*** Information provided

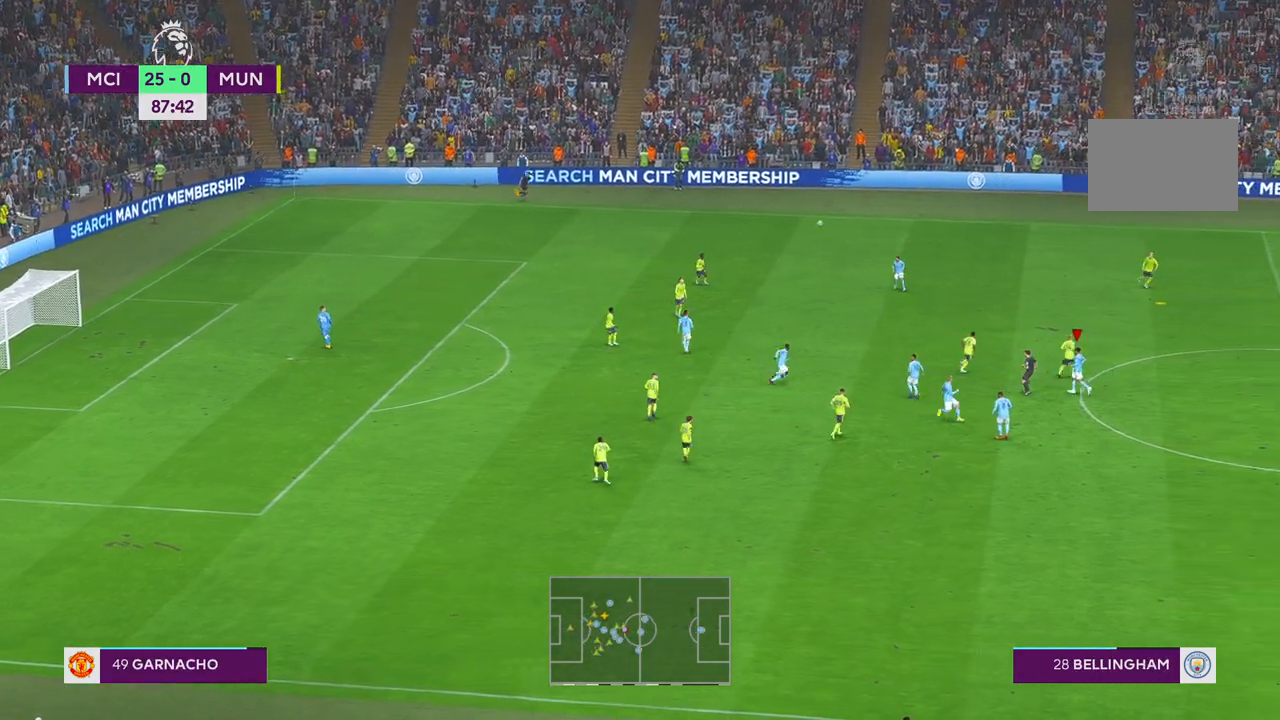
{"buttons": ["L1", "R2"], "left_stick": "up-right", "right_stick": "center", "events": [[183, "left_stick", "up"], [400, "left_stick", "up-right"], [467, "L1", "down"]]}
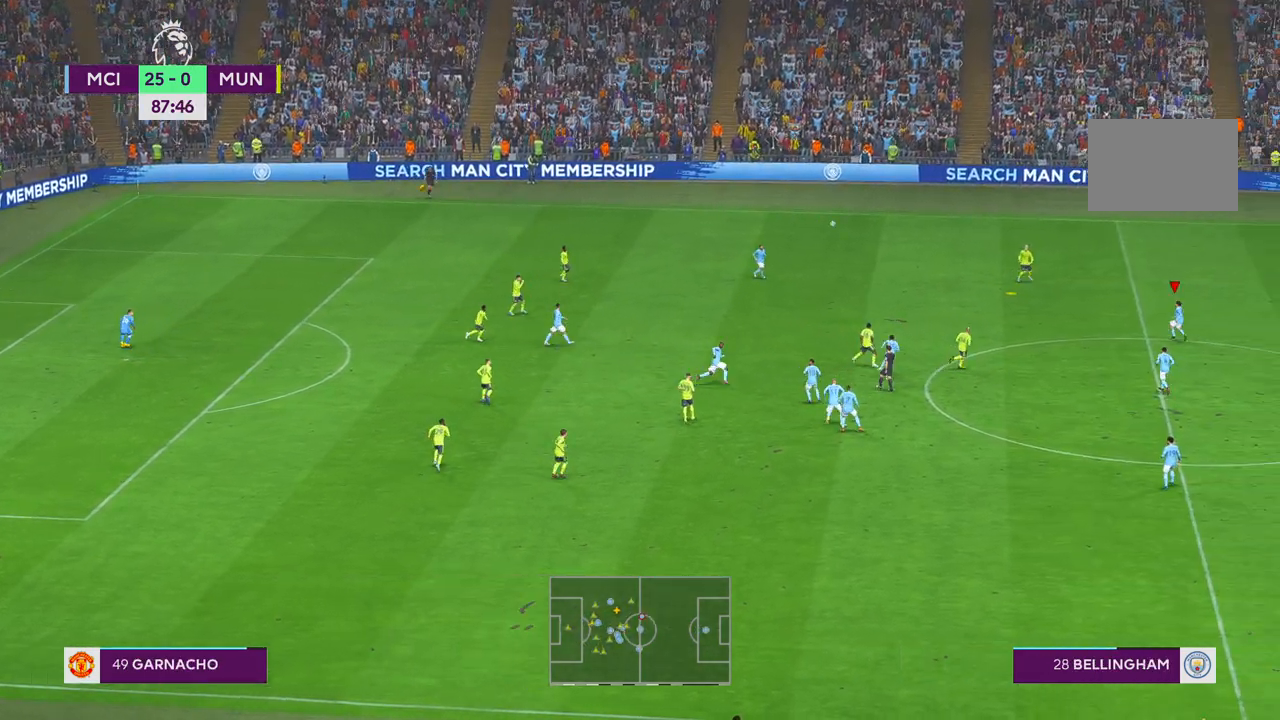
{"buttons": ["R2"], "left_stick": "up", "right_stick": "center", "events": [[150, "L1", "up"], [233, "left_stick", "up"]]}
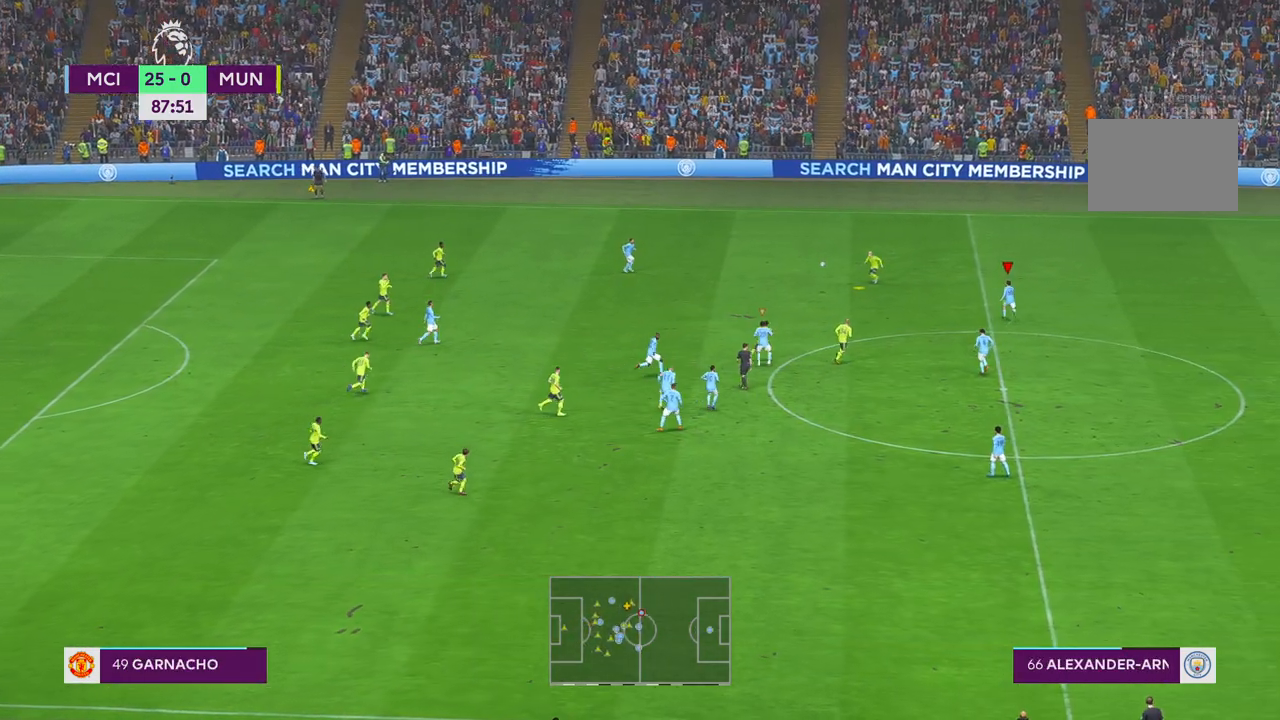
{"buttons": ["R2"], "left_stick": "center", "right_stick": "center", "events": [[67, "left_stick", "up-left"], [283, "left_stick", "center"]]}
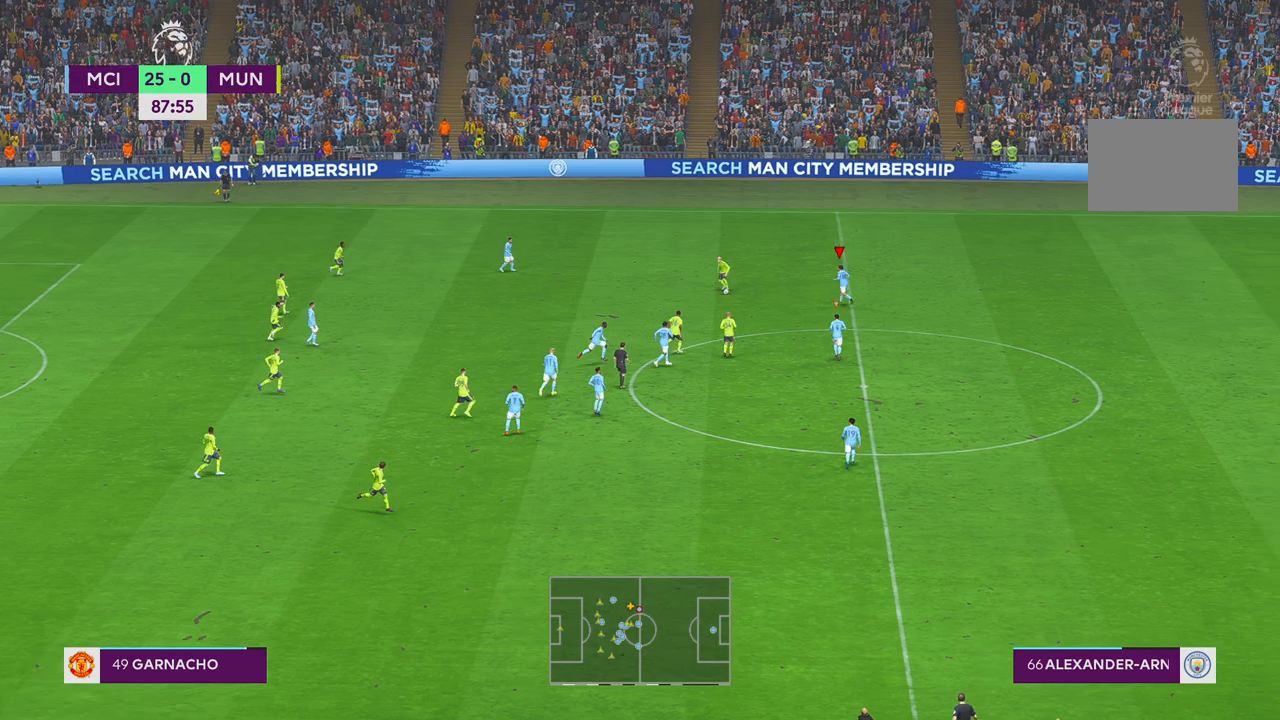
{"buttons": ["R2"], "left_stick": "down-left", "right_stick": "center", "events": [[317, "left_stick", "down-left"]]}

******

■ **Exercise prompt**
Which lines above contain the word "down"? Show each of them.

■ **Solution for this exercise**
{"buttons": ["L1", "R2"], "left_stick": "up-right", "right_stick": "center", "events": [[183, "left_stick", "up"], [400, "left_stick", "up-right"], [467, "L1", "down"]]}
{"buttons": ["R2"], "left_stick": "down-left", "right_stick": "center", "events": [[317, "left_stick", "down-left"]]}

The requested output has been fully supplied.